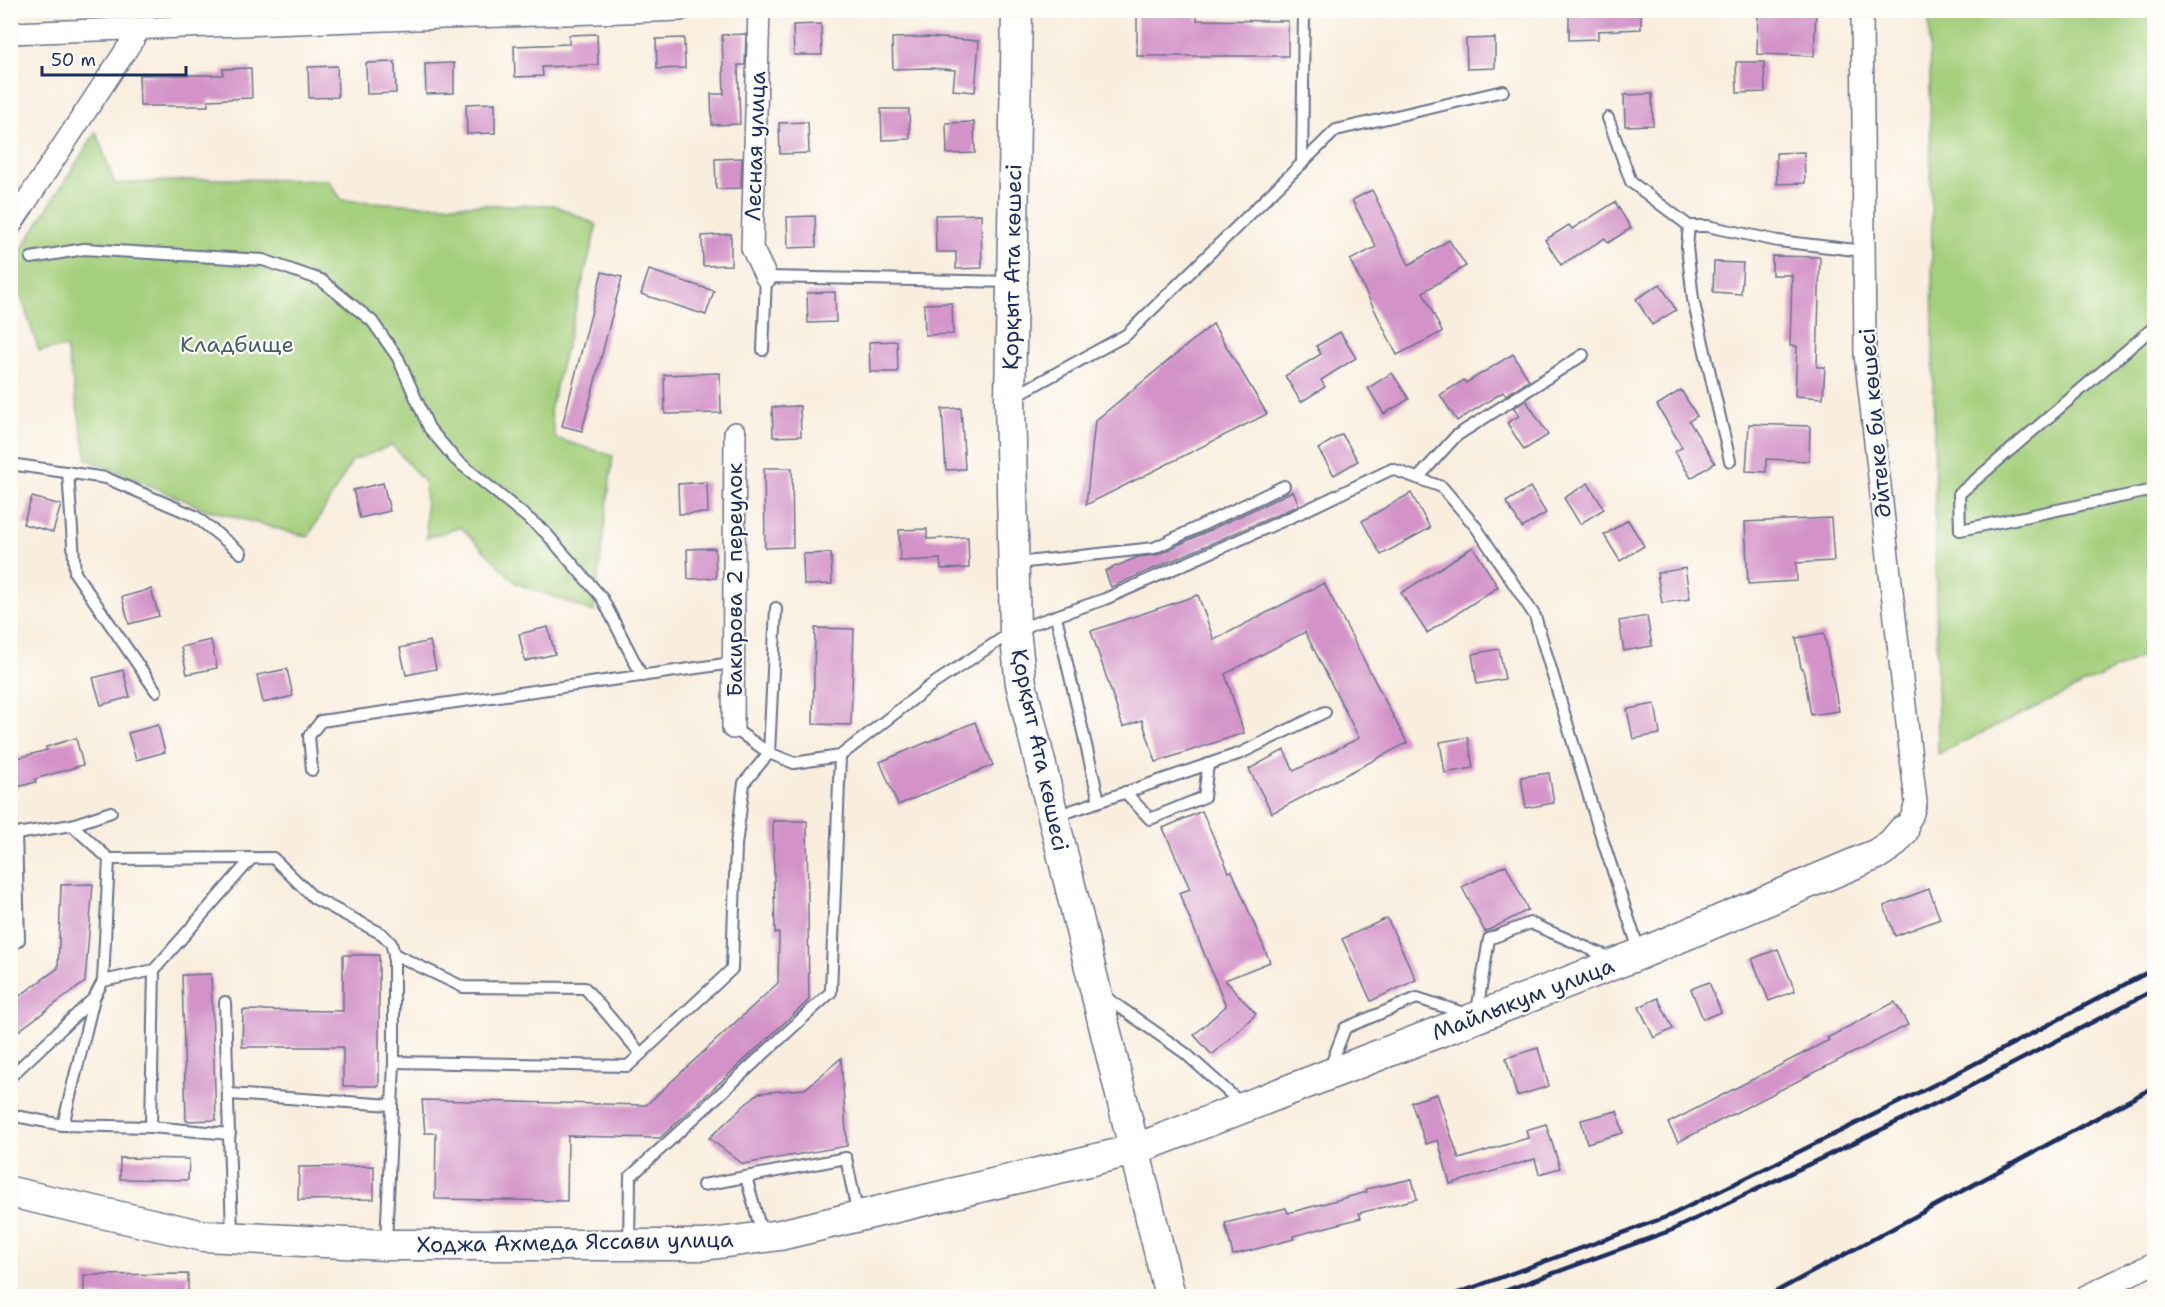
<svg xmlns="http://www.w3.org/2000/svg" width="2165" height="1307" font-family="'Shantell Sans',sans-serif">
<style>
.green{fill:#a4cf7b;stroke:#607f6c;stroke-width:1.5}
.building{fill:#d393c8}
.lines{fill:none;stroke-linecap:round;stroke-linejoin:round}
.lane-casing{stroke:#69728b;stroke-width:14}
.street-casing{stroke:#69728b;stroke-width:24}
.secondary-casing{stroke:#69728b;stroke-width:33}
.lane{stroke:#fff;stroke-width:10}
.street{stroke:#fff;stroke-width:21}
.secondary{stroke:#fff;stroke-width:30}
.rail{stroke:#1b2f5e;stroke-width:4.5}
.labels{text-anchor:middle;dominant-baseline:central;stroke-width:4.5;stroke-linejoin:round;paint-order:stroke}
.street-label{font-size:22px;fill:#1b2f5e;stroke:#fdfcf7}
.park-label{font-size:22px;fill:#445f67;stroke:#fdfcf7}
</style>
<rect width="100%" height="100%" fill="#fdfcf7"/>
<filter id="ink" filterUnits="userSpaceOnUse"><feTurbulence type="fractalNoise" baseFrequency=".0167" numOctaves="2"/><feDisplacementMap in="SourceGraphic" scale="12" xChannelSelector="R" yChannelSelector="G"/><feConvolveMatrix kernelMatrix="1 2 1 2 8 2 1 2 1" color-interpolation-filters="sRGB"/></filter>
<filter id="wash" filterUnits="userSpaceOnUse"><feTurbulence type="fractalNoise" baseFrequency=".008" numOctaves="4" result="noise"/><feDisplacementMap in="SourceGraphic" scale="24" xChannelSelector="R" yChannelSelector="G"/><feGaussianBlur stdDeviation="1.35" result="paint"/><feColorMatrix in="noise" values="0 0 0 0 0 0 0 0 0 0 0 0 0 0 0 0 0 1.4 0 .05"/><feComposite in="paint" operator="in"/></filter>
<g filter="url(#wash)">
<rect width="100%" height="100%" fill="#f9eede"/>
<g class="green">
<polygon points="1929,11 2154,11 2154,651 1938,754"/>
<polygon points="96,132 115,184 208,179 328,180 342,200 419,205 554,205 597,225 550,410 555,438 613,456 594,612 516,583 461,527 427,538 425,483 392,445 352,461 308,537 205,509 87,459 66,347 39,351 11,266"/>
</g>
<g id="blocks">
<g class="building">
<polygon points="1137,10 1197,10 1197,20 1288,21 1288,56 1137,56"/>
<polygon points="1569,10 1641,10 1641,29 1598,31 1598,39 1569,40"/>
<polygon points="1758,10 1816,10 1814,56 1757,54"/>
<polygon points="821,24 822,55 794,55 793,25"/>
<polygon points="597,34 598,65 542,67 543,76 515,77 514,46 569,44 569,35"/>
<polygon points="746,34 745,65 738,65 740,124 712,125 711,94 724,94 722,35"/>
<polygon points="927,37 979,41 975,92 953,90 955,70 930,68 893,69 892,38"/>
<polygon points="684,38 685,68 657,69 656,39"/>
<polygon points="1495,38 1495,68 1467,69 1466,39"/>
<polygon points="395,62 396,93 367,94 366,63"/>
<polygon points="1736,62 1764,62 1765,92 1737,93"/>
<polygon points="454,63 454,93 426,94 425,64"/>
<polygon points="337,66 338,97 309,98 308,67"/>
<polygon points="251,68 252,98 208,100 208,106 140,106 139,75 223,75 223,69"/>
<polygon points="1652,94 1653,125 1625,126 1624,95"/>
<polygon points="495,103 495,133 467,134 466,104"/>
<polygon points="881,109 909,109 910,139 882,140"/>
<polygon points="808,122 809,153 780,154 779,123"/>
<polygon points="974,122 975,153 947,154 946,123"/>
<polygon points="1804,152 1805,183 1777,184 1776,153"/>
<polygon points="742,158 741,188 716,189 715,159"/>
<polygon points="1372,190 1409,265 1449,240 1466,266 1423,292 1442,332 1397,355 1350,260 1376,247 1352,200"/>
<polygon points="1615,202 1631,228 1608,243 1605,238 1561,265 1545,240 1569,225 1572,229"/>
<polygon points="981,214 982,268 956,269 956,252 936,252 935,215"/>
<polygon points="815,216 816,247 788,248 787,217"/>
<polygon points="731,234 731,265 703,266 702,236"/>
<polygon points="1772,256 1820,257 1817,367 1825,367 1823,398 1795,396 1797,346 1790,346 1792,275 1772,275"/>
<polygon points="1714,262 1743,263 1741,294 1713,292"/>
<polygon points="649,270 714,291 706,315 641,294"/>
<polygon points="602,272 622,277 582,431 562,426"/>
<polygon points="1660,284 1676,310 1652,325 1636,299"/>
<polygon points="835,292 836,322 808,323 807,293"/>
<polygon points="952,303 953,334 925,335 924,304"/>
<polygon points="1213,324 1267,414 1086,505 1095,421"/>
<polygon points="1340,332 1356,358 1321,380 1325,387 1301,402 1285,376 1321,354 1316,346"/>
<polygon points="897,341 898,372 870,372 869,342"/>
<polygon points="1513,354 1529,380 1506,395 1503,392 1457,421 1440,395 1464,380 1466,383"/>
<polygon points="720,373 721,413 665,414 664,375"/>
<polygon points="1392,373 1409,399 1384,414 1368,388"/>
<polygon points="1681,390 1697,416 1689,421 1715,463 1691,478 1675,452 1682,447 1657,405"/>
<polygon points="1526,400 1548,435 1524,450 1507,423 1519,416 1514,408"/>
<polygon points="800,406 801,436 773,437 772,407"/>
<polygon points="961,408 965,469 946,470 942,409"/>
<polygon points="1749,424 1810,426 1809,461 1766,459 1766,472 1746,471"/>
<polygon points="1342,434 1358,461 1334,475 1318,449"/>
<polygon points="764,468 792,468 793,547 765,548"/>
<polygon points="707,482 708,513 679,514 678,484"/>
<polygon points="383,483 390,511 360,518 353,490"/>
<polygon points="1588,483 1604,509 1580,524 1564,498"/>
<polygon points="1530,487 1546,513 1522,528 1506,502"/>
<polygon points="1293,491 1299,505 1111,587 1105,571 1138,557 1157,555"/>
<polygon points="1411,493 1430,528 1381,555 1362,521"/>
<polygon points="32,497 61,505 53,532 23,524"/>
<polygon points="1831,518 1834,561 1796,563 1797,581 1748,584 1745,522"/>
<polygon points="1628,520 1644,546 1620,561 1604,535"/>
<polygon points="927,529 927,539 968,537 969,568 941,569 940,559 900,561 899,530"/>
<polygon points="1473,547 1498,587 1427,633 1401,593"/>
<polygon points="715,548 716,578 688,579 687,549"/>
<polygon points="831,553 832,584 804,585 803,554"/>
<polygon points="1685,568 1690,599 1662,603 1657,573"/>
<polygon points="1324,583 1407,743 1272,813 1249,769 1284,750 1294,771 1359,738 1305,632 1225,674 1244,733 1156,762 1142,720 1123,727 1091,631 1198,595 1214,640"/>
<polygon points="151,589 159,616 129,624 122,597"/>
<polygon points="1647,616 1652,646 1624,651 1619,621"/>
<polygon points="548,627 555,654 525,661 519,634"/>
<polygon points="815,628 854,629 851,725 813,724"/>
<polygon points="1824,633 1839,711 1811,715 1803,668 1801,668 1796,638"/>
<polygon points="211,640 217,668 187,674 181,647"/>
<polygon points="430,641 436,669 406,675 400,648"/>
<polygon points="1499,649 1505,679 1477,684 1472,654"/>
<polygon points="287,669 293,696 263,703 257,675"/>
<polygon points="123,670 130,697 101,705 93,678"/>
<polygon points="1655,704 1660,734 1633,739 1627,709"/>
<polygon points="975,722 993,765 898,805 880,762"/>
<polygon points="158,725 165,752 136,760 128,733"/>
<polygon points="1468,737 1473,768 1445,773 1440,742"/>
<polygon points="76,738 83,765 35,779 36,782 10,789 10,760 47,750 46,747"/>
<polygon points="1549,773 1554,803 1526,808 1521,777"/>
<polygon points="1202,811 1229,872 1232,871 1270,962 1225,980 1256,1014 1212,1055 1194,1035 1226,1006 1179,893 1190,889 1163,828"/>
<polygon points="773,821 807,821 809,1000 660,1138 568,1136 567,1201 435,1199 436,1133 425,1133 422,1100 646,1105 778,983 779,933 775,933"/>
<polygon points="1506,865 1528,910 1485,932 1462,887"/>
<polygon points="93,884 85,982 10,1037 10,1003 58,968 61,885"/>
<polygon points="1929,889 1940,919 1895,936 1884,906"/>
<polygon points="1387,918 1416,980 1371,1001 1342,939"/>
<polygon points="1778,949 1795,991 1769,1001 1752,959"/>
<polygon points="343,955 379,955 379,1086 343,1086 343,1047 242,1047 243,1010 343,1011"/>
<polygon points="211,974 216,1120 186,1121 182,975"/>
<polygon points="1709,982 1721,1012 1703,1019 1691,989"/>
<polygon points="1658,998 1673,1029 1654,1038 1639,1007"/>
<polygon points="1895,1002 1908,1025 1678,1142 1668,1123 1829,1040 1827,1038"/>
<polygon points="1538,1048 1549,1086 1517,1096 1506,1058"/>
<polygon points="841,1058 847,1146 743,1164 709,1138 758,1093 805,1089"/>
<polygon points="1437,1094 1459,1159 1528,1138 1526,1130 1546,1124 1560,1168 1539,1174 1535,1159 1450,1184 1438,1140 1426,1144 1411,1102"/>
<polygon points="1617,1111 1623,1133 1587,1143 1581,1120"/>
<polygon points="120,1158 189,1159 188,1180 120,1179"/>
<polygon points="374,1166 374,1199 298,1200 299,1167"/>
<polygon points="1412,1179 1417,1199 1359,1213 1361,1218 1293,1236 1294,1239 1233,1255 1225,1223 1286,1208 1288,1213 1367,1192 1366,1189"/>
<polygon points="188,1274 188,1296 84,1296 84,1275"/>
</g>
</g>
</g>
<g filter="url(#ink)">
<use href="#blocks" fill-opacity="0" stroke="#69728b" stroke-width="1.5"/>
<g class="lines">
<g class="lane-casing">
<g id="lane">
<polyline points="1608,118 1631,182 1689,226 1687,247 1693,299 1730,461"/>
<polyline points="1302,164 1304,10"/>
<polyline points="1689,226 1707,226 1778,241 1864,251"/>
<polyline points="31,258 84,249 263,260 321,280 372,321 398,358 429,428 455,459 545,532 602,598 642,676"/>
<polyline points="2154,327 1959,494 1960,530 2154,490"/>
<polyline points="763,350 766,277 1012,282"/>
<polyline points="1013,397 1126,335 1336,130 1503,91"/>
<polyline points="10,464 106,478 195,516 241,553"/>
<polyline points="68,472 75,573 156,691"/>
<polyline points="1418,478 1456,436 1583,355"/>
<polyline points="1017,563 1154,548 1284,486"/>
<polyline points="1056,616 1099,801"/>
<polyline points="733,728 769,753 794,763 840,756 930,686 1015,630 1105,599 1298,514 1392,469 1442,487 1476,527 1535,616 1597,823 1640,953"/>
<polyline points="312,770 309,736 321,721 732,663"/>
<polyline points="1125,792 1150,819 1204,797 1208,764"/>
<polyline points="1056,816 1241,753 1325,712"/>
<polyline points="72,825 111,812"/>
<polyline points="10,835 72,825 109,859 103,981 94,998 10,1077"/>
<polyline points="109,859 273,858 314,898 382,934 391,943 394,954 394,1062 386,1244"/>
<polyline points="10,947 19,940 16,833"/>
<polyline points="394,954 463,987 585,988 641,1054"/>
<polyline points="103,981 154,970 252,858"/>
<polyline points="1104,996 1185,1053 1243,1105"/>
<polyline points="225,1002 232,1234"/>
<polyline points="394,1062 628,1066 732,969 736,845 744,783 769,753 776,608"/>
<polyline points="1329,1070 1345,1028 1417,998 1476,1017 1489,939 1530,923 1613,959"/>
<polyline points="229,1094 392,1105"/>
<polyline points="10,1115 63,1125 151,1127 230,1134"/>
<polyline points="63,1125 94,998"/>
<polyline points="151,1127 154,970"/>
<polyline points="746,1177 762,1234"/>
<polyline points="703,1185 846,1158 858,1216"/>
<polyline points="629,1243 630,1177 831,992 840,756"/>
</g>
</g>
<g class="street-casing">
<g id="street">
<polyline points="759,10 752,248 766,277"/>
<polyline points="1862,10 1865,354 1916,802 1912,816 1903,831"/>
<polyline points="10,33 680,10"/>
<polyline points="10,226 140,29"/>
<polyline points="733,728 735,433"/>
<polyline points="2086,1296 2154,1263"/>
</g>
</g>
<g class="secondary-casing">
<g id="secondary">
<polyline points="1017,10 1010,398 1015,630 1021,684 1170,1296"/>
<polyline points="10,1192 204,1236 386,1245 704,1245 780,1235 1134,1150 1640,954 1877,854 1892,844 1903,831"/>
</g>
</g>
<use href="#lane" class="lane"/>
<use href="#street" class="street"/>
<use href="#secondary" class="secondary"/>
<g class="rail">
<polyline points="1450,1296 1669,1216 1942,1081 2154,969"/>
<polyline points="1491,1296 1672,1230 1949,1097 2154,990"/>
<polyline points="1768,1296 2154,1087"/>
</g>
</g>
</g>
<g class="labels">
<g class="street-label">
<text transform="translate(755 146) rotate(-88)">Лесная улица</text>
<text transform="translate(1012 267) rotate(-89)">Қорқыт Ата көшесі</text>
<text transform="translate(1875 423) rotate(-95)">Әйтеке би көшесі</text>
<text transform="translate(734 580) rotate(-90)">Бакирова 2 переулок</text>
<text transform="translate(1040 750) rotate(78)">Қорқыт Ата көшесі</text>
<text transform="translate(1523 999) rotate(-21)">Майлыкум улица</text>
<text transform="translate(575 1242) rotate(-1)">Ходжа Ахмеда Яссави улица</text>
</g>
<g class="park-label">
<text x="237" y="344">Кладбище</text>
</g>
</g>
<rect width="2165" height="1307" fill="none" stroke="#fdfcf7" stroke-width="36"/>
<path d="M42 66v9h144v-9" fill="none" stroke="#1b2f5e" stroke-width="3"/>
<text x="51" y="66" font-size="18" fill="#1b2f5e" stroke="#fdfcf7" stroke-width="4.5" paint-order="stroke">50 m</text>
</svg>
★ ★ ★
§ **What needs to be done**
Lines with the word "yChannelSelector": copy each one from the data above.

§ **The completed task**
<filter id="ink" filterUnits="userSpaceOnUse"><feTurbulence type="fractalNoise" baseFrequency=".0167" numOctaves="2"/><feDisplacementMap in="SourceGraphic" scale="12" xChannelSelector="R" yChannelSelector="G"/><feConvolveMatrix kernelMatrix="1 2 1 2 8 2 1 2 1" color-interpolation-filters="sRGB"/></filter>
<filter id="wash" filterUnits="userSpaceOnUse"><feTurbulence type="fractalNoise" baseFrequency=".008" numOctaves="4" result="noise"/><feDisplacementMap in="SourceGraphic" scale="24" xChannelSelector="R" yChannelSelector="G"/><feGaussianBlur stdDeviation="1.35" result="paint"/><feColorMatrix in="noise" values="0 0 0 0 0 0 0 0 0 0 0 0 0 0 0 0 0 1.4 0 .05"/><feComposite in="paint" operator="in"/></filter>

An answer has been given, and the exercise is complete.